### COMPLETE THE FOLLOWING:
A) Copy the passage of the SNLI corpus page from "A black race" to "playing a sport." without changing anything.
B) Rewrite the records from the line with "family: Asteraceae" to the end of the records, replacing "common name" with "vernacular name" and changing nothing else. Give only those lines.

### DOCUMENT PASSAGE:
--

The Stanford Natural Language Inference (SNLI) Corpus

Natural Language Inference (NLI), also known as Recognizing Textual Entailment (RTE), is the task of determining the inference relation between two (short, ordered) texts: entailment, contradiction, or neutral (MacCartney and Manning 2008).

The Corpus

The Stanford Natural Language Inference (SNLI) corpus (version 1.0) is a collection of 570k human-written English sentence pairs manually labeled for balanced classification with the labels entailment, contradiction, and neutral. We aim for it to serve both as a benchmark for evaluating representational systems for text, especially including those induced by representation-learning methods, as well as a resource for developing NLP models of any kind.

The following paper introduces the corpus in detail. If you use the corpus in published work, please cite it:

Samuel R. Bowman, Gabor Angeli, Christopher Potts, and Christopher D. Manning. 2015. A large annotated corpus for learning natural language inference. In Proceedings of the 2015 Conference on Empirical Methods in Natural Language Processing (EMNLP). [pdf] [bib]

Here are a few example pairs taken from the development portion of the corpus. Each has the judgments of five mechanical turk workers and a consensus judgment.

Text Judgments Hypothesis

A man inspects the uniform of a figure in some East Asian country. contradiction
C C C C C The man is sleeping

An older and younger man smiling. neutral
N N E N N Two men are smiling and laughing at the cats playing on the floor.

A black race car starts up in front of a crowd of people. contradiction
C C C C C A man is driving down a lonely road.

A soccer game with multiple males playing. entailment
E E E E E Some men are playing a sport.

--

### ENTRIES PROVIDED:
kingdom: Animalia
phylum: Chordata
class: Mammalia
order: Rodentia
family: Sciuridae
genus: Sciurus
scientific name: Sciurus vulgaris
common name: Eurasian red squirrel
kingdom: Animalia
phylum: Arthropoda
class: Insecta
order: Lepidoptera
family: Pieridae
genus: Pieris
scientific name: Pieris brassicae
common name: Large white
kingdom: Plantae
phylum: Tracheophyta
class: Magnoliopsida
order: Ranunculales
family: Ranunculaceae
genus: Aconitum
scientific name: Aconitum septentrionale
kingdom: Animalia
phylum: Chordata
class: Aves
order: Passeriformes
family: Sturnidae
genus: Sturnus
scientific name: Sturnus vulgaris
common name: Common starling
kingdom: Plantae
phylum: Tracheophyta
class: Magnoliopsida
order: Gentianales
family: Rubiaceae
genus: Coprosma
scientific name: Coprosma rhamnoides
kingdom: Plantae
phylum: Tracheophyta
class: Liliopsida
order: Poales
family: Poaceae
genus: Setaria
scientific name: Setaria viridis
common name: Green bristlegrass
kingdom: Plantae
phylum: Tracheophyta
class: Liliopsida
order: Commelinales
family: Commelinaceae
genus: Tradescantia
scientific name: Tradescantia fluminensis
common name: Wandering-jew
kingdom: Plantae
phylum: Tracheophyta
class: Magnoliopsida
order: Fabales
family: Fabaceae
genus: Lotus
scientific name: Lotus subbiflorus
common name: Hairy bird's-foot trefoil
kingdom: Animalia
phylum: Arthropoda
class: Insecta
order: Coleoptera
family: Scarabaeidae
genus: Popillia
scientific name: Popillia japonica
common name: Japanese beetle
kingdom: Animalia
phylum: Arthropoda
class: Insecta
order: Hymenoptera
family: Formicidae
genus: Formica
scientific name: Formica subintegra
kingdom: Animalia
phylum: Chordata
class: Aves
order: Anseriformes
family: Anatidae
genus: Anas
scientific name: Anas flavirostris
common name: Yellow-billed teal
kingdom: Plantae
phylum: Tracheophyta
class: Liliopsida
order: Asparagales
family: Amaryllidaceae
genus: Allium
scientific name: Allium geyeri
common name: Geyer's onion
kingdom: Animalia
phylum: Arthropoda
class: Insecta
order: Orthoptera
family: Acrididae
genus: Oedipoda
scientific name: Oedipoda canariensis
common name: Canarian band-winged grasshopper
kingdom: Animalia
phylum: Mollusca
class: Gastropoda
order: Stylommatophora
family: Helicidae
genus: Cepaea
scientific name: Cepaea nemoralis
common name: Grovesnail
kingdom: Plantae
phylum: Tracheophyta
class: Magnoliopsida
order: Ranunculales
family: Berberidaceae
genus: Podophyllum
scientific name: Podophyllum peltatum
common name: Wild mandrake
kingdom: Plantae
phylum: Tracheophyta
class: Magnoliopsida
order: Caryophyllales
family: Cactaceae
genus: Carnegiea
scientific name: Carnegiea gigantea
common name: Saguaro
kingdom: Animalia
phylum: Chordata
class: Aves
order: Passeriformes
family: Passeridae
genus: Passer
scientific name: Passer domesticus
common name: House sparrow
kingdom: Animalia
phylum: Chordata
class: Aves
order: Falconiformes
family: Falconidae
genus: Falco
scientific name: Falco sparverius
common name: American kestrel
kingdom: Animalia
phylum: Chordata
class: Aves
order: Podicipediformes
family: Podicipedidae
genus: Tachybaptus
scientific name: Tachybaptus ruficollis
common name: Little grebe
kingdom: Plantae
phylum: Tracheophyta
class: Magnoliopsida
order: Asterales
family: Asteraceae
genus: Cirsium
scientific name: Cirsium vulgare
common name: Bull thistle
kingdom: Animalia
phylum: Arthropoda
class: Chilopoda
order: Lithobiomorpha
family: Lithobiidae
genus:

--

### OUTPUTS:
A)
A black race car starts up in front of a crowd of people. contradiction
C C C C C A man is driving down a lonely road.

A soccer game with multiple males playing. entailment
E E E E E Some men are playing a sport.

B)
family: Asteraceae
genus: Cirsium
scientific name: Cirsium vulgare
vernacular name: Bull thistle
kingdom: Animalia
phylum: Arthropoda
class: Chilopoda
order: Lithobiomorpha
family: Lithobiidae
genus:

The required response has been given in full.